Q: Psst, so I heard your name actually is Sasha, and not Alexandra. Is that true?
Yes and no. But mostly no. I grew up in Russia, where you can't go through your day without running into an Alexander or an Alexandra. But here's the catch that causes much confusion among English speakers — a diminutive for both names is Sasha. Yes, boys and girls are called Sashas.
When I first visited North America, I felt obliged to tell the whole Alexandra-Sasha story, which caused perplexed looks every time without a fail. In an attempt to minimize those, I started introducing myself as Alex. Until one day I joined a group where there was already an Alex, so I went back to Sasha.
Q: So which one do you prefer — Alexandra, Sasha, or Alex?
Most people now call me Sasha.
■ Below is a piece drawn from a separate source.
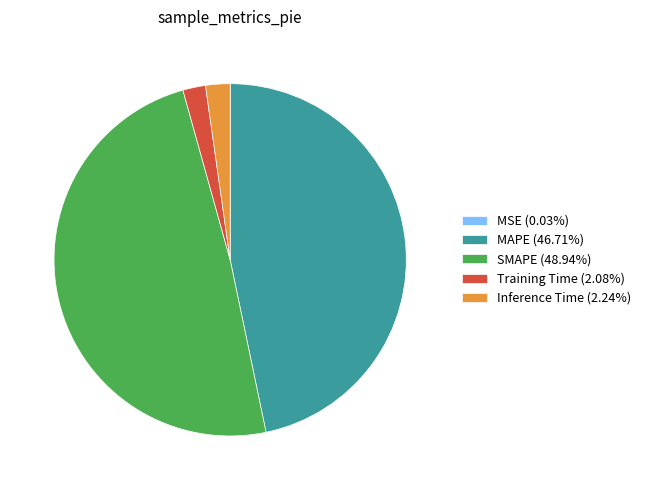

Between Training Time and MAPE, which is larger?

MAPE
I use Alexandra for official purposes and papers. There is a group of friends where I am still known as Alex. You are welcome to use any of the above, but be prepared for possible misunderstandings when talking to others.
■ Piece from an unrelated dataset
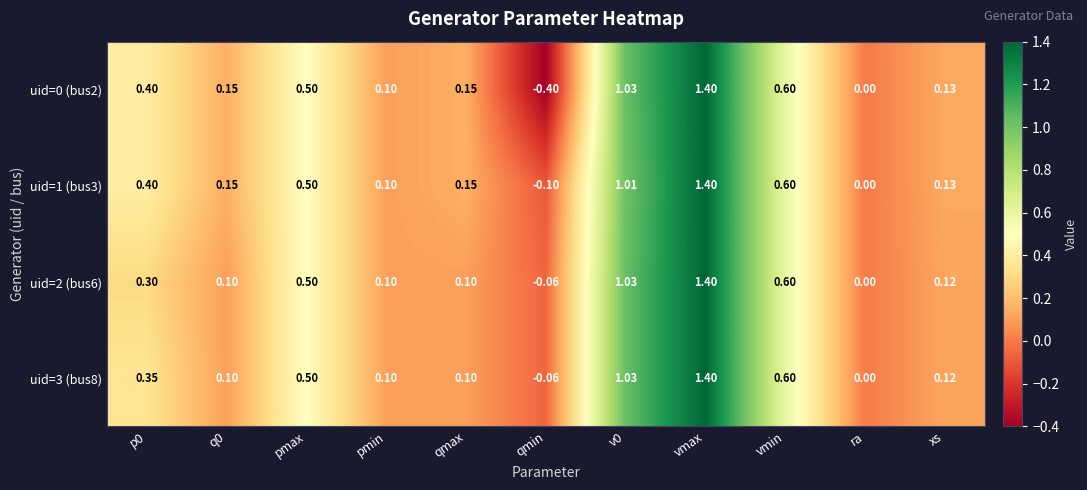

At which category is the sum across all series the highest?

vmax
Q: But it doesn't make any sense, why would Alexandra and Sasha be the same name?
Good question. I never did a deep enough research to answer it, but I might one day. For now accept that some things just are.
Q: Err... How do I pronounce your last name?
This task is not for the faint of heart, but you can do it!
Here's the closest transcription I could muster: /ˈftõo:rē:nə/.
To begin with, the first "V" is actually pronounced as f, according to the phonetic rules of the Russian language. Then goes the "tyu" — long and soft, kind of like the word "tu" in French. The "ri" part is pronounced as "reeh", like in "reef" or "read". Finally, we close off with "na", as in "Hey, would you like to have a last name Vtyurina?" — "Nah, I'm good, thanks."
One last thing to know is that the emphasis goes on the first syllable, not the emphasis on the second syllable as is intuitive for most native English speakers.